L’inflazione ad aprile in Italia si è attestata all’8,3% rispetto al 7,6% di marzo, interrompendo una fase di rallentamento che durava da dicembre. I prezzi degli alimentari continuano a salire più che proporzionalmente con un incremento del 12,6% superato solo da quello per “Abitazione, acqua, elettricità e combustibili” in rialzo del 16,9%. È la conferma, se mai ce ne fosse ancora bisogno, che l’inflazione percepita è più alta di quella del dato sintetico ufficiale.
Si accumulano evidenze che i prezzi stanno scendendo meno velocemente di quanto si credesse, nonostante il rallentamento della crescita e il calo netto sia dei prezzi del gas che di quelli del petrolio. Per tornare su livelli vicini al 2% in tempi ragionevolmente brevi servirebbe una recessione violenta che ovviamente nessuno si augura. I prezzi, invece, potrebbero rimanere elevati anche in presenza di un rallentamento “normale”. Inflazione elevata significa posticipare il momento del “pivot” delle banche centrali in cui interrompono il rialzo dei tassi e iniziano con i tagli e sulla cui vicinanza avevano scommesso molti investitori.
Per le banche centrali la strada è in salita perché si devono destreggiare tra l’obiettivo di contenere l’incremento dei prezzi e quello di preservare la stabilita finanziaria. I rischi di un errore di politica monetaria salgono, perché se le banche centrali cominciano a tagliare i tassi troppo presto l’inflazione è destinata a ripartire, se invece sono troppo aggressive nei rialzi si moltiplicano le tensioni sui mercati finanziari generando effetti domino. Il fallimento delle banche regionali americane, e le difficoltà, per esempio, del comparto immobiliare sono le conseguenze iniziali e più evidenti degli stress causati dalla corsa delle banche centrali ad alzare i tassi per frenare i prezzi.
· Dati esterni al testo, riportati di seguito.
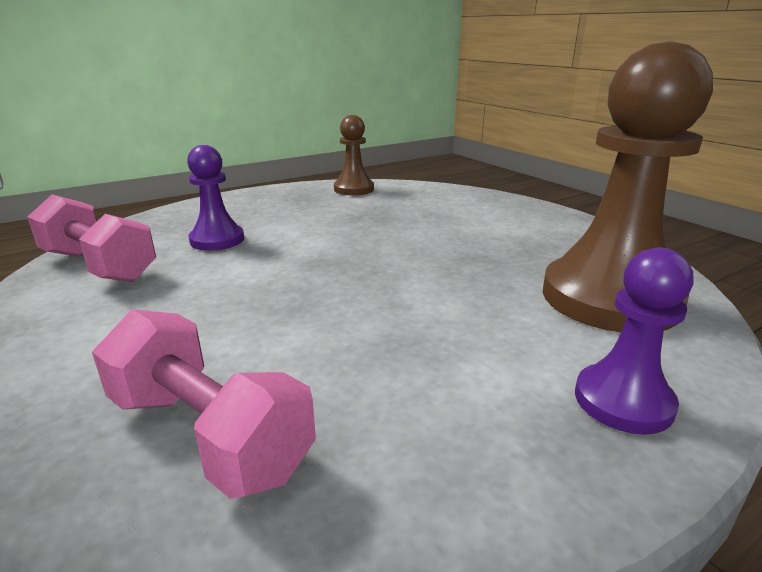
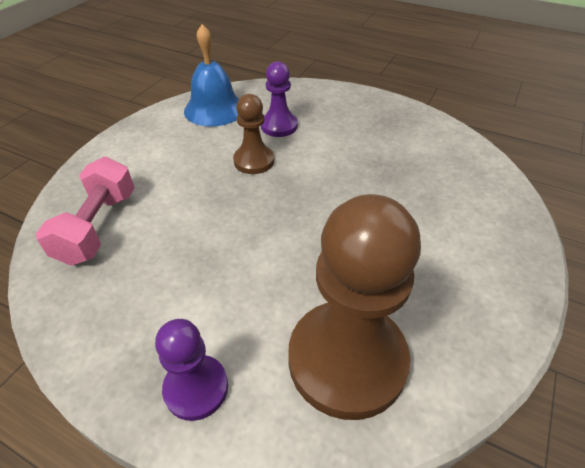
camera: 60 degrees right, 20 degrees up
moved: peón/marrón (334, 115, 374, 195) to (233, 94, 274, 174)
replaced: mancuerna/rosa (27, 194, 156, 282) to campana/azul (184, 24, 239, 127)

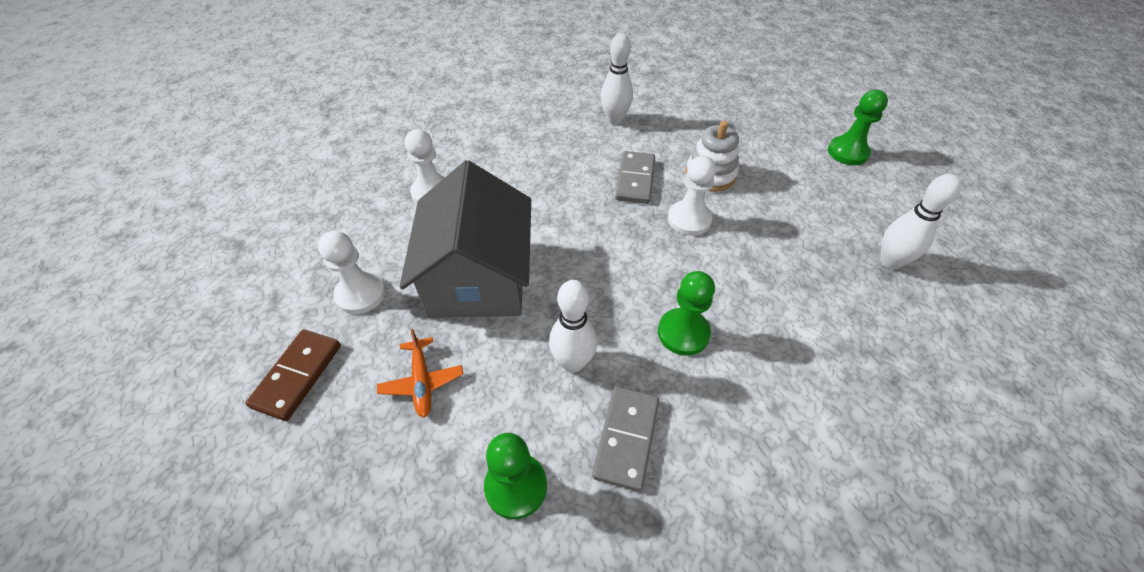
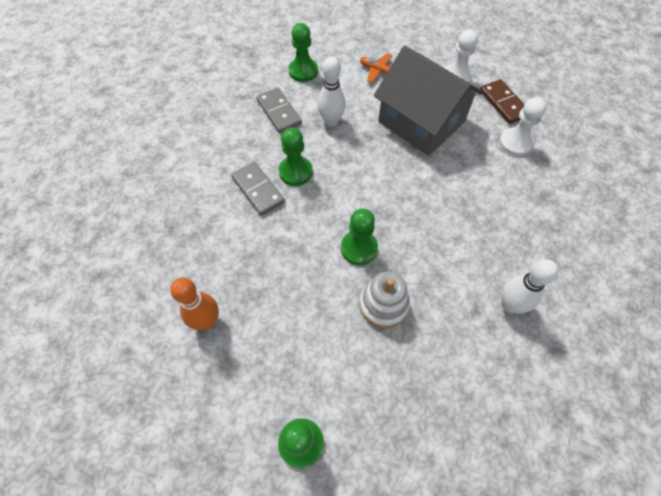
camera: 135 degrees right, 10 degrees up
moved: ficha de dominó/marrón (246, 329, 341, 421) to (480, 79, 525, 124); ficha de dominó/gris (615, 151, 655, 204) to (231, 162, 285, 216)
recoloured: peón/blanco (668, 156, 716, 236) to peón/verde (341, 209, 378, 265); bolo/blanco (880, 174, 961, 270) to bolo/naranja (170, 277, 219, 330)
La previsione più facile in questo scenario è un aumento della volatilità, perché l’errore di politica monetaria è dietro l’angolo.
Si comprende meglio quale sia il senso delle affermazioni del capo economista della Banca di Inghilterra di settimana scorsa secondo cui “occorre accettare che siamo tutti più poveri”. Le banche centrali hanno disperatamente bisogno di recuperare margini di flessibilità e sembrano cercarli sul mercato del lavoro che deve limitare gli incrementi salariali. Non è chiaro perché famiglie e lavoratori dovrebbero accettare di diventare più poveri quando anni di politiche monetarie espansive hanno aiutato i “ricchi” molto più che proporzionalmente. La pressione quindi è tutta sui Governi a cui verrà chiesto di intervenire, con politiche fiscali, per impedire o limitare l’erosione del potere d’acquisto e per contenere gli stress finanziari generati dai tassi alti. Più i tassi rimangono alti, più lentamente scende l’inflazione, più lo stress si sposta sui Governi e sulle obbligazioni statali. Il downgrade del debito pubblico francese da parte di Fitch di settimana scorsa e l’allargamento dello spread Btp-Bund di ieri confermano questo quadro.
I debiti pubblici negli ultimi quindici anni sono stati l’immancabile rifugio degli investitori che cercavano riparo dalle crisi. Nel mondo che si è aperto dopo il Covid e dopo la guerra in Ucraina questo assunto potrebbe non essere più vero.